Over the past years, China’s traffic demand was strong, but the supply of civil aviation capability was weak. Air passenger traffic totaled 549 million in 2017. Domestic passenger traffic was massive, while traffic on international routes accounted for only 11 percent. Chinese low-cost carriers (LCCs) contributed little, making up only 7- to 8 percent of the domestic market, which was underserved. Currently, China hosts 10 LCCs with an overall fleet of 320 aircraft, 10 percent of the national total. The largest carriers are Spring Airlines and Beijing Capital Airlines.
Industry analysts suggest that China needs to strengthen aviation supply-side structural reform. Developing low-cost aviation in the central and western regions to promote the reform becomes a priority. In these vast regions, there are few airports. The route network is imperfect, especially in the remote areas of the west, and economic development is lagging. Although there are fewer airports in the eastern region, they handle most of the traffic. Moreover, main international corridors of China’s Belt and Road Initiative start from these vast regions.
China’s available airspace area is 9.6 million square kilometers, but airspace available for civil aviation is limited to 3.1 million square kilometers, only 32 percent. Low-cost carriers’ daily aircraft utilization rate averages 11-12 hours, which is 20 percent higher than legacy airlines and highlights the level of demand.
The Chinese government is investing heavily in dozens of new regional airports across the country as many small and medium-size cities are more suitable for developing low-cost airlines. Introducing the LCCs to these new airports can increase their efficiency.

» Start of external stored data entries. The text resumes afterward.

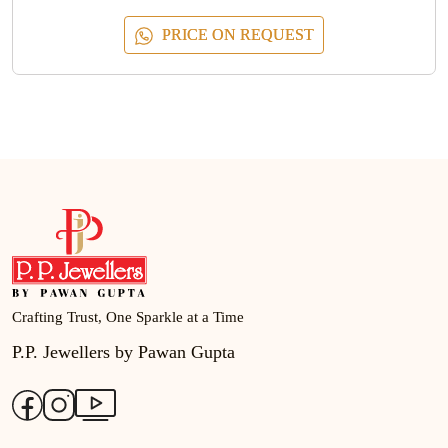
PRICE ON REQUEST
Crafting Trust, One Sparkle at a Time
P.P. Jewellers by Pawan Gupta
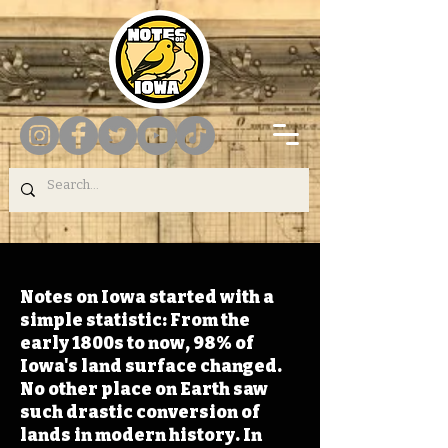
Notes on Iowa started with a
simple statistic: From the
early 1800s to now, 98% of
Iowa's land surface changed.
No other place on Earth saw
such drastic conversion of
lands in modern history. In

Budget carriers compete with each other through pricing strategy. For instance, Spring Airlines, serving 130 routes with 80 airplanes, offers a promo fare equivalent to $15.50 for its Shanghai-Bangkok route. All of the LCCs target the growing middle class, estimated at 200 million people. Also, they face tough competition from the full-service airlines, as their “reconciliation” strategy captures the market share of budget carriers by imitating low-cost operating models, optimizing fleets, streamlining revenue management, and modifying services. In the field of medium and short-haul routes, legacy airlines and low-cost carriers have grown more similar.
There are several other challenges. A planned local high-speed rail network can hinder airline growth. As the high-speed rail travels at 350 km/h (218 mph), it is expected that air transportation between the second and third tier cities within 1,200 km will be squeezed out.
Underserving aviation resources in the government's promotional programs and allocation process has caused the operating cost of low-cost airlines to be higher. Low-cost operating models count on industry management organizations providing more recognition and differentiation of service standards. On the positive side, Chinese millennials’ acceptance of low-cost aviation services is expanding the market gradually, as they replace the older generation. But the existing planned pricing management system for local air transport services conflicts with the demand for marketing innovation.
Under these circumstances, these carriers look toward joint domestic and international cooperation to promote the sub-segment and protect their interests. For example, Wang Yu, chairman of Spring Airlines, has expressed his willingness to explore partnerships with foreign airlines and others.